The Dalia offshore oilfield in Angola, which pumps 200,000 barrels per day (bpd), is set to undergo planned maintenance for more than a month beginning on February 20, a spokesperson for the operator of the field, French supermajor TotalEnergies, told Reuters on Tuesday.
The maintenance, which is expected to last for 35 days, will significantly reduce oil supply from Angola to the international markets. Only 30 cargoes – an unusually low number – are set to depart from Angola in March, according to Reuters. Angola may not export any Dalia crude in March because the field production will need to be shut down to complete the works, traders told Reuters.
The maintenance on the Dalia oilfield will include inspections of the equipment and subsea lines and works relating to flare tips, according to TotalEnergies.
The Dalia field maintenance will reduce Angola’s crude oil production for at least a month. Output from the African OPEC member is already well below its targeted production under the OPEC+ agreement, even with the cuts that the alliance initiated in November 2022.
Angola’s crude oil production averaged just 1.015 million bpd in December, down from 1.026 million bpd for November, according to secondary sources in OPEC’s latest Monthly Oil Market Report (MOMR).
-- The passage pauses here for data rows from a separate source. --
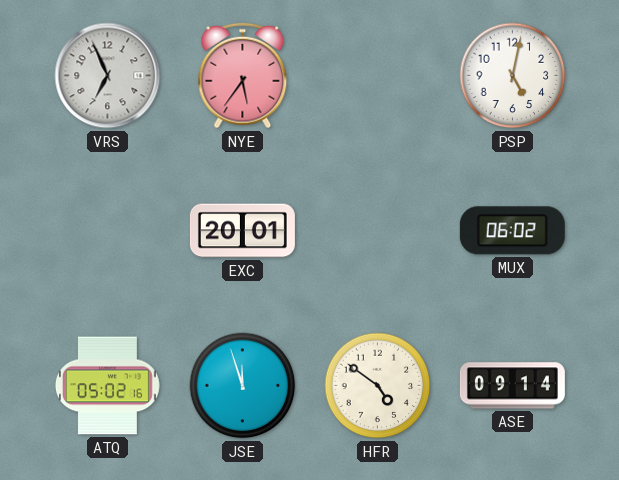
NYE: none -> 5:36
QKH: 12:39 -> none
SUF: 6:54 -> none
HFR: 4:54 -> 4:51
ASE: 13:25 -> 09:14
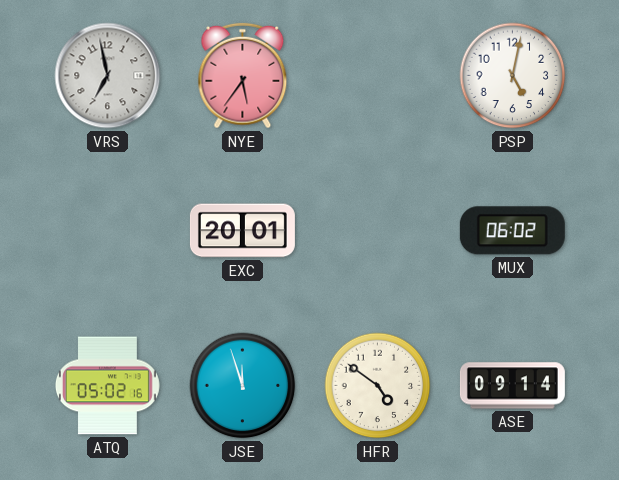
VRS: 6:56 -> 6:58
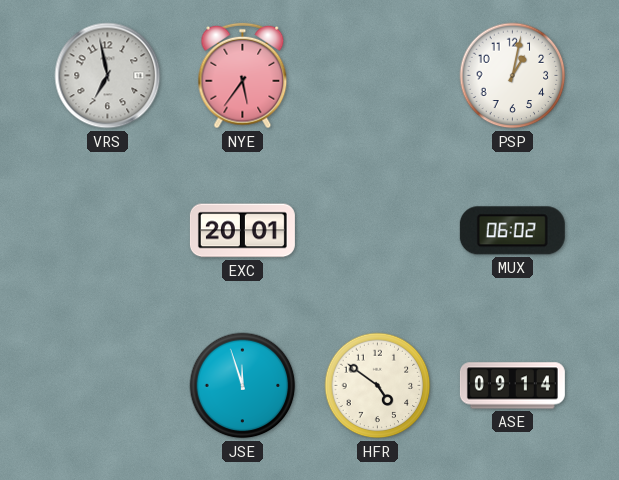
PSP: 5:02 -> 1:02
ATQ: 05:02 -> none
To compare, Angola’s target production under the OPEC+ deal is 1.455 million bpd until December 2023 or until OPEC+ decides otherwise.
The reduction of supply from Angola will come at a critical time for the global oil market, just after the EU ban on imports of Russian refined oil products by sea will have come into force. The oil and diesel markets are bracing for a chaotic February after the EU ban takes effect on February 5.
Europe’s diesel market reached a two-month high on Monday, with the ICE gasoil contract trading above $1000 per ton, driven by the EU’s ban on seaborne imports of Russian fuel products from February 5, and increased demand for jet fuel as travel continues to recover, Saxo Bank said on Tuesday.